The other potential profit from the deal comes from NHP’s exclusive right to finance the next $150 million of Hearthstone’s new investments, and the right of first offer/last look on an additional $150 million.  We assume that these transactions will be more lucrative than the initial $431 million deal, which would push the overall yield even higher.  NHP’s stock has a dividend yield of just over 7.0%, and the REIT just completed an equity offering to help fund the Hearthstone acquisition.  The rest will come from debt at rates below the 8% initial lease rate.  We doubt that NHP would have priced a much smaller deal this aggressively, but with more than $400 million, and potentially growing to up to $700 million, there are some apparent economies of scale.
The transaction is not without risks, however.  The Hearthstone assets will represent almost 20% of NHP’s assets, which is a large concentration with what we assume will be one thinly capitalized entity.  In addition, the lease deposit is only $6 million, representing two months’ rent, and NHP’s EBITDAR assumes $300 per unit for reserves, which is just $20,000 per facility.  Even though all the facilities are relatively new, we all know that more than $20,000 per year is spent on replacements for an average facility, and with 70% or more double occupancy, the wear and tear per unit may be higher than average.
And speaking of double occupancy, that may be the greatest risk for NHP.  Hearthstone has obviously done a great job with its model, but the double occupancy does account for a good portion of the cash flow.  What would happen if, in a number of their markets, double occupancy became less popular or similarly priced private units were developed?  Would occupancy, and cash flow, slip to levels that would make it difficult to cover rent?  This is hypothetical, of course, but the coverage is tight to begin with in the transaction, so there is little room for error.

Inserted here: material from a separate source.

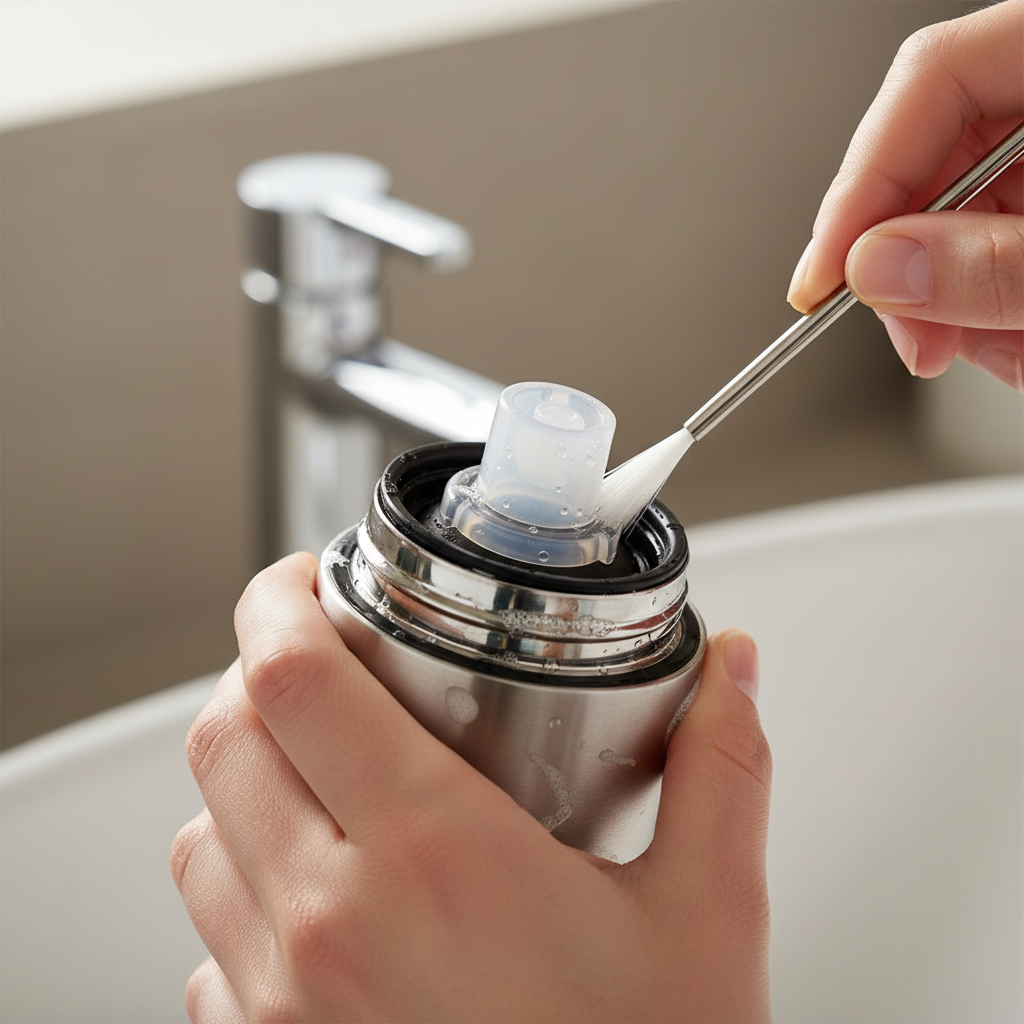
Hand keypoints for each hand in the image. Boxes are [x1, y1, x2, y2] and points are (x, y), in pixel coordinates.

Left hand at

As part of the transaction, Hearthstone’s president and CEO, Tim Hekker, and various partners will “acquire” 100% ownership of the company that will operate the Hearthstone assets.  We don’t know if this is a new shell entity or just the old Hearthstone, what they are paying or what they are getting, other than the leases on their facilities and presumably the management office and operating capacity.  Despite the aggressive pricing and tight coverage, this is obviously an important transaction for NHP, and its largest one in years.  Lisa Widmier of CB Richard Ellis represented Hearthstone Assisted Living in this transaction.